Thanks! It's just speculation based on experience. I didn't do any formal testing with the vbar spectrum analyzer to confirm it.

With the sensor mounted in the front of the heli on the Pro, I doubt it would be a major issue anyway. But spinning the entire assembly 15% slower should have some benefit with the vibrations. Who knows, it could be worse depending on resonant frequencies, etc.

Commodore8888
07-09-2011, 07:24 PM
Just ran it with the higher tail ratio. No substantial vibe increases however anyone with even small vibe issues will see a noticable increase in tail vibration. Nothing that wont affect a well setup machine though or be outside of the scope of normal vibrations.


Other than that...I dare anyone to try blowing it out with 105's and that ratio. Tried even at 2k and below headspeed for funzies. No dice :bacon

OnTheSnap
07-09-2011, 08:18 PM
Careful. A 4.5 gear ratio and 105's may over stress the tail gear design and strip them in flight. You're at 700e loads now, without the beefy 700e tail gears.

Commodore8888
07-09-2011, 11:58 PM
If I go to run 2.1k+ headspeeds I'll drop down back to stock gears or 105mm blades only. Curious if there are stronger gears that will fit in that tailcase.

Helico-pteron
07-10-2011, 04:16 PM
Even at 2500 HS the tail will blow out during fast tail in maneuvers.

Happened today and that was the fastest I have had it tail in since I bought it. I agree with the OP that 105 tails is the best option here.

OnTheSnap
07-10-2011, 05:15 PM
Even at 2500 HS the tail will blow out during fast tail in maneuvers.

Happened today and that was the fastest I have had it tail in since I bought it. I agree with the OP that 105 tails is the best option here.

Very surprised to hear that you could get it to blow out at 2500 with 95mm.

If you decide to go with 105's I'd be cautious about going faster than 2300. I'd be concerned that you could overload the umbrella gears.

Helico-pteron
07-10-2011, 06:05 PM
No plans to switch up to 105 until I get my gearing sorted. Even then I mat stay with 95, I just dont fly that extreme.

matchbox
07-10-2011, 11:45 PM
Do you guys that are using the 105 blades, finding that you have to be a little more carefull on auto's, so as not to touch the tail blades on the ground and risk braking the front gears.

Helico-pteron
07-11-2011, 06:18 AM
Do you guys that are using the 105 blades, finding that you have to be a little more carefull on auto's, so as not to touch the tail blades on the ground and risk braking the front gears.

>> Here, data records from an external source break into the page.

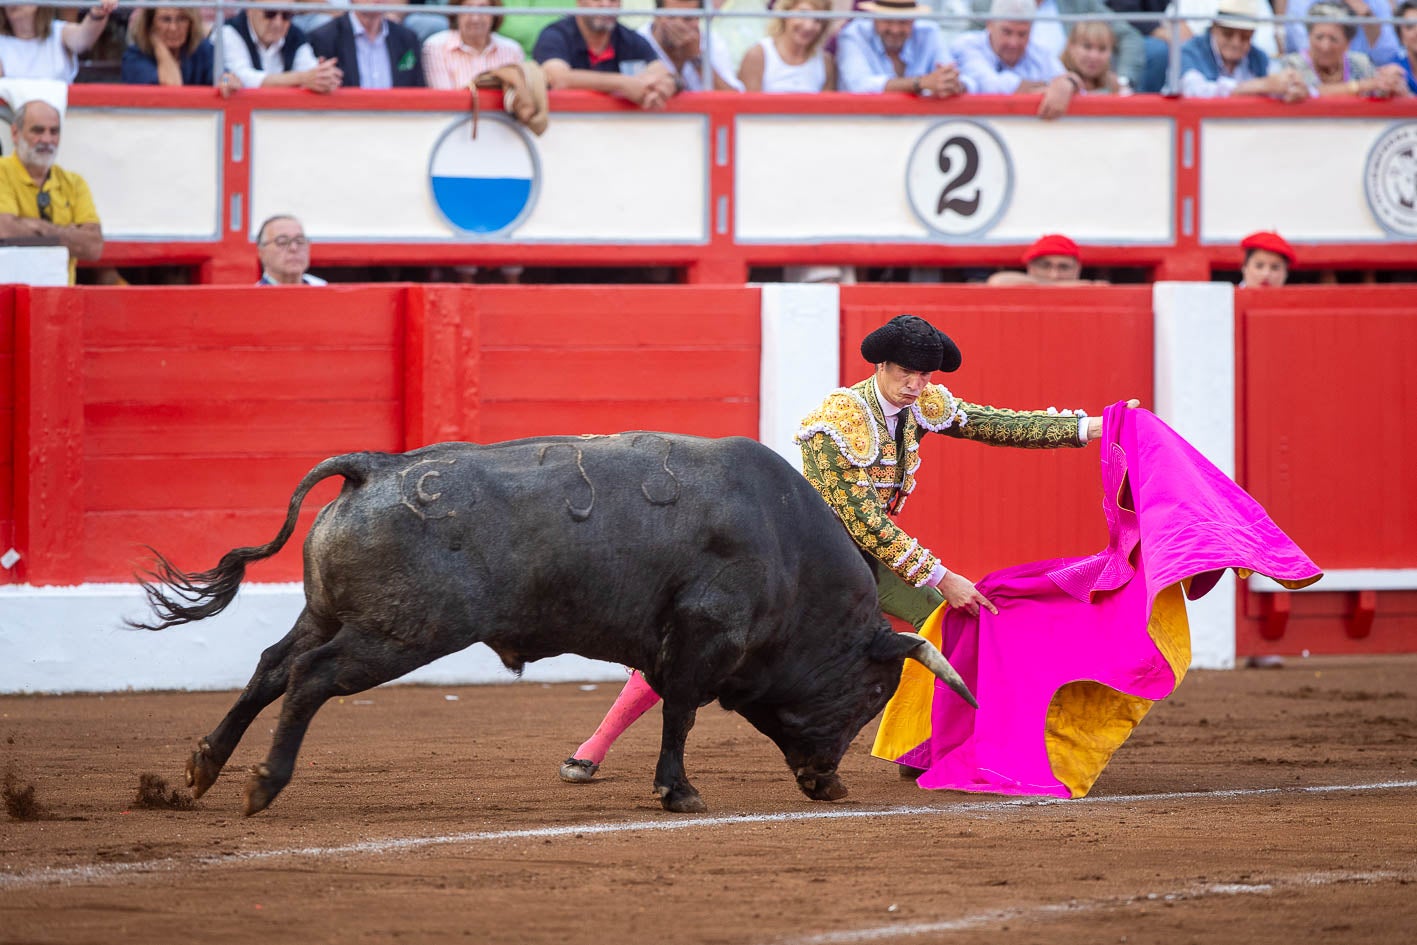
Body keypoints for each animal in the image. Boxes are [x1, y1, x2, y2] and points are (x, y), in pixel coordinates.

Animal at [133, 433, 969, 816]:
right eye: (872, 693)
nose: (829, 781)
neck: (787, 550)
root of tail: (376, 465)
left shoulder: (675, 645)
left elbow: (664, 704)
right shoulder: (704, 641)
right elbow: (680, 713)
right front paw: (679, 791)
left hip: (328, 612)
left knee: (273, 665)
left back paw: (202, 767)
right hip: (399, 634)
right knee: (308, 678)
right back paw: (262, 784)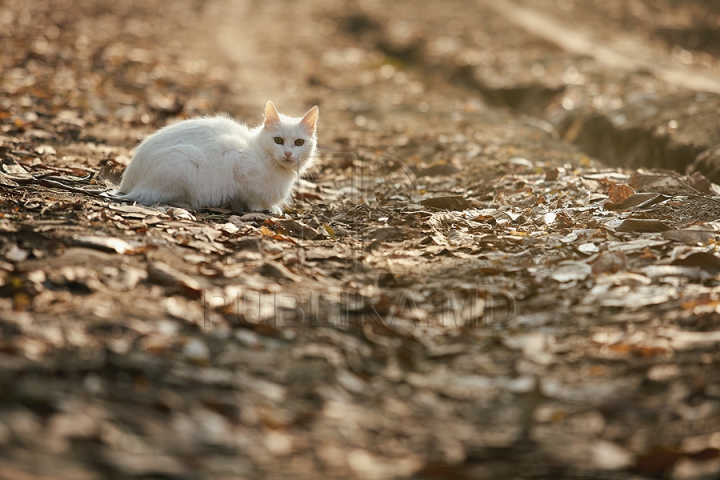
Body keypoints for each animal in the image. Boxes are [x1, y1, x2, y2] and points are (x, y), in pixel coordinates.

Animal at [116, 101, 320, 214]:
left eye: (299, 142)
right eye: (278, 140)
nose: (288, 153)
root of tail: (126, 185)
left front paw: (273, 208)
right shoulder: (236, 163)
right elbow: (251, 199)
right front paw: (259, 209)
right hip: (184, 164)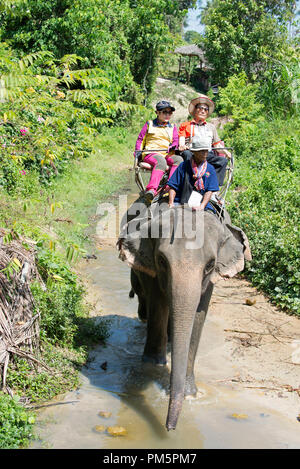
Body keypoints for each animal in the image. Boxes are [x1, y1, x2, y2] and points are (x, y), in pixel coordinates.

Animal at [117, 199, 251, 430]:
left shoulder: (210, 280)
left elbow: (198, 315)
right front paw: (152, 366)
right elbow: (158, 305)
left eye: (210, 265)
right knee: (143, 297)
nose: (170, 428)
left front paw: (190, 394)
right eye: (162, 260)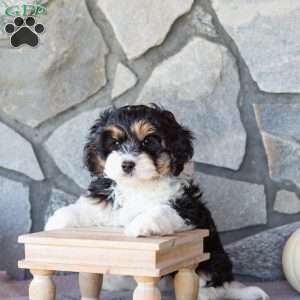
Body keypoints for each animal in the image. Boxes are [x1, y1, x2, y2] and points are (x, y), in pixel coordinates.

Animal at [45, 105, 268, 300]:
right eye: (115, 143)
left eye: (148, 141)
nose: (127, 164)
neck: (138, 185)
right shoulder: (107, 200)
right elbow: (88, 208)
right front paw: (56, 221)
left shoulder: (186, 209)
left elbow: (161, 211)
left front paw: (140, 224)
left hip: (213, 259)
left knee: (212, 284)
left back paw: (206, 294)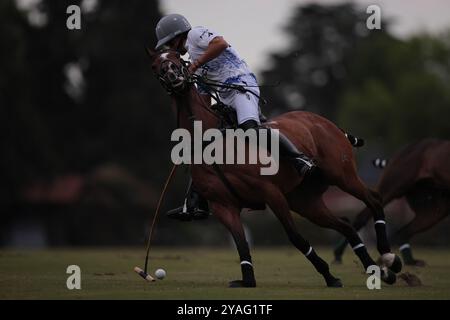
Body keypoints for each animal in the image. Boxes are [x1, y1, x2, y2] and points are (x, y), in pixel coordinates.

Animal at [149, 49, 400, 288]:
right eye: (155, 64)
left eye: (177, 58)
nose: (172, 75)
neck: (210, 139)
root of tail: (328, 123)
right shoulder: (223, 205)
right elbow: (241, 243)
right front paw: (247, 280)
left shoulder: (270, 193)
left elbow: (295, 237)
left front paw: (329, 276)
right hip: (304, 201)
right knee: (345, 225)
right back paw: (377, 271)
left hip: (342, 175)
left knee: (374, 200)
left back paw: (389, 259)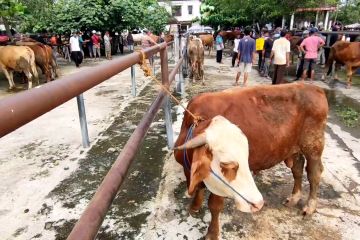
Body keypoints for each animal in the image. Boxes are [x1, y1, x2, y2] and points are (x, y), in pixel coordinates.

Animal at [174, 83, 330, 240]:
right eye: (227, 164)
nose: (258, 204)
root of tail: (314, 87)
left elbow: (214, 205)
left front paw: (212, 233)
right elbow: (199, 188)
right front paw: (195, 206)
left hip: (313, 147)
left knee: (314, 174)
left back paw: (310, 206)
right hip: (294, 149)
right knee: (297, 169)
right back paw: (294, 198)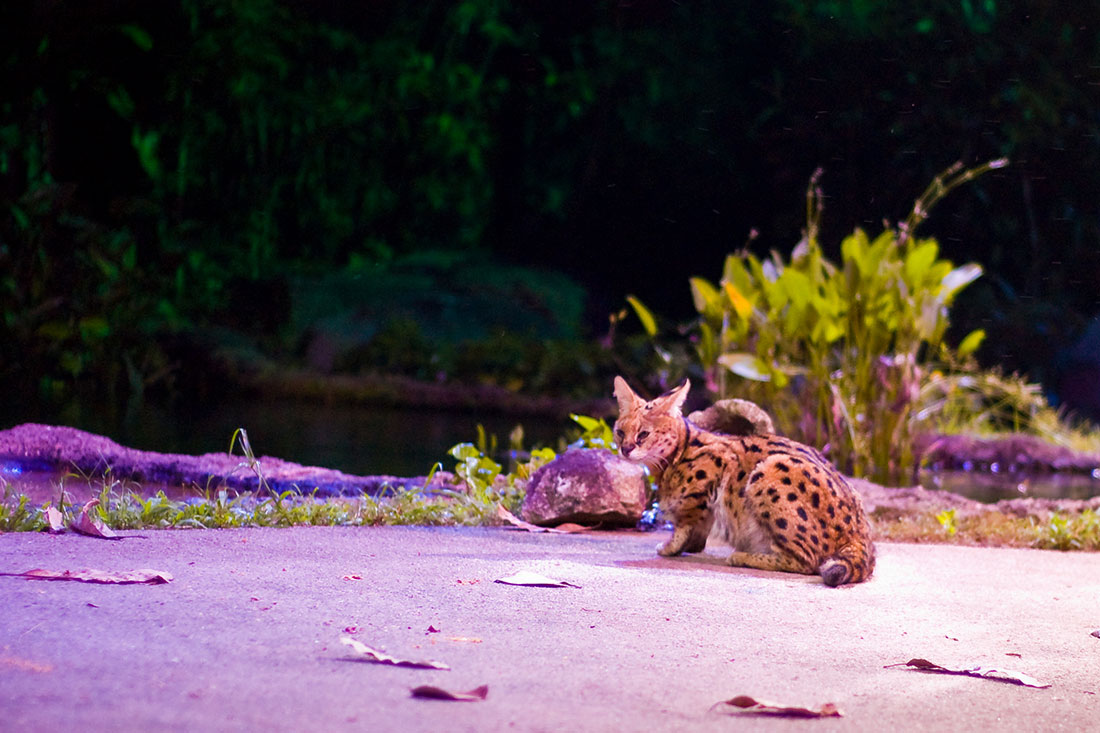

If you want the heli to sit higher, replace the landing struts with standard 700 struts instead of the 700 FC3 struts the kit comes with.

matchbox
07-11-2011, 06:41 AM
Na, i want to keep it as low as stock. I just ment the 105mm tail blade sits as low as the vertical fin and touchs the ground if we are not carefull when landing.

Helico-pteron
07-11-2011, 07:37 AM
Na, i want to keep it as low as stock. I just ment the 105mm tail blade sits as low as the vertical fin and touchs the ground if we are not carefull when landing.

Put a 700 fin on then...

matchbox
07-11-2011, 07:43 AM
Thats another option! Might have to order one.